- Origin: New York City, United States
- Genres: Hardcore punk
- Years active: 1987–1989
- Labels: Combined Effort, Vermiform, Blackout, Urban Style, Prank
- Past members: Jason O'Toole Adam Nathanson Neil Burke John Kriksciun

= Life's Blood =

American hardcore punk band

Life's Blood was an American hardcore punk band formed by four first-year college students in New York City in 1987. It consisted of Adam Nathanson on guitars, Neil Burke on bass, John Kriksciun on drums, and Combined Effort all ages shows promoter and fanzine editor Jason O'Toole on vocals.

They were part of the scene associated with CBGB's Sunday matinees and Some Records.
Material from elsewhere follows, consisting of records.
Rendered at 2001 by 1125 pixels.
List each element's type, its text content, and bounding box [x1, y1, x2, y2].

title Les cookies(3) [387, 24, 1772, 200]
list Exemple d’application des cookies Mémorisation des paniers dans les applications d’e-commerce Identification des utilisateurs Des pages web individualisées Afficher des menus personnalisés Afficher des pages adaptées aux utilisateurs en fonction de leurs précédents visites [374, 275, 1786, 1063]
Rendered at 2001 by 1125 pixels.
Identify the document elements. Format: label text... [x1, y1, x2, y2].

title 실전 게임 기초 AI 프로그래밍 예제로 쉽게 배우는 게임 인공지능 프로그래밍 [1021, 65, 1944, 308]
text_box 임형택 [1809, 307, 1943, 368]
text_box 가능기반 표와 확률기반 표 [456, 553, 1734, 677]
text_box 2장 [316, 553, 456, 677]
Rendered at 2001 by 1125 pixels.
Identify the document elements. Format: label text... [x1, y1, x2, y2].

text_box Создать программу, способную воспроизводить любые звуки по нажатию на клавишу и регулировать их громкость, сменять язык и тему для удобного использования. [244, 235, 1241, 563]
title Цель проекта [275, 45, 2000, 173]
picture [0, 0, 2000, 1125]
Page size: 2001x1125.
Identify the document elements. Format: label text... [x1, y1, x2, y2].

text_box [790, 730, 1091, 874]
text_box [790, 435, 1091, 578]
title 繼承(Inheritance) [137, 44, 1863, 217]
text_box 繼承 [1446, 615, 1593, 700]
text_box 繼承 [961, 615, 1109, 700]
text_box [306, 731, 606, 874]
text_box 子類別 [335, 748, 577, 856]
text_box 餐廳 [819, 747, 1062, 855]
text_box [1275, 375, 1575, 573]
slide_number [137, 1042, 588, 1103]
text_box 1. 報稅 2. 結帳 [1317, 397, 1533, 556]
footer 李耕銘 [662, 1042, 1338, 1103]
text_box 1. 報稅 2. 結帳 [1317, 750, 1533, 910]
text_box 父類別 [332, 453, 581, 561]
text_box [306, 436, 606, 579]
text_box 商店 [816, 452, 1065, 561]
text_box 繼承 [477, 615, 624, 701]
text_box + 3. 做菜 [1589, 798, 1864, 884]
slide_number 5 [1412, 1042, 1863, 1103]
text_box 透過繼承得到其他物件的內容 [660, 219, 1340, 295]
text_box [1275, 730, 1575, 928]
Life's Blood gained a loyal following for their aggressive sound that blended East Coast hardcore-punk with melodic Oi!, as well as their intelligent lyrics. Life's Blood played live on WNYU and WFMU, and played 26 shows throughout New York, New Jersey, Connecticut and Ohio.

Life's Blood performed alongside acts including Sheer Terror, Beyond, Judge, Project X, and Soulside before breaking up in 1989. Nathanson would go on to form Born Against with Sam McPheeters on vocals. Kriksciun went on to play drums for Collapse and Burn, among other acts. Burke, an artist who works in visual and audio mediums, played in Born Against, Sinking Body and Men's Recovery Project. In 1992, O'Toole performed and recorded with Factory in a lineup including past and future members of Intent, Hail Mary, Brown Cuts Neighbors and Limp Wrist.

In 2011, O'Toole sang for My Rifle on a self-titled EP backed by former members of Our Gang, Hell No, and Absolution, on Wardance Records. This may be the only punk record to receive a glowing review from Maximumrocknroll despite the vocalist's 20 years in law enforcement.

Life's Blood's songs have been covered live and on recordings by bands from Sweden and Japan as well as American hardcore acts. A notable cover of "It's Not in Your Heart" by MK-ULTRA appeared on the Teen Angst compilation. Finland's Down My Throat covered "Youth Enrage" on their album Real Heroes Die.

Among Life's Blood's recordings are Defiance, originally on Combined Effort, the Vermiform Records compilation EP Murders Among Us, the New York Hardcore compilation Where the Wild Things Are on Blackout Records, the New Breed compilation, a split 7-inch with Sticks And Stones, as well as a rash of bootlegs. Vermiform released a CD containing the original "Defiance" ep along with extra material.

Prank Records is releasing the complete Life's Blood discography in early 2016.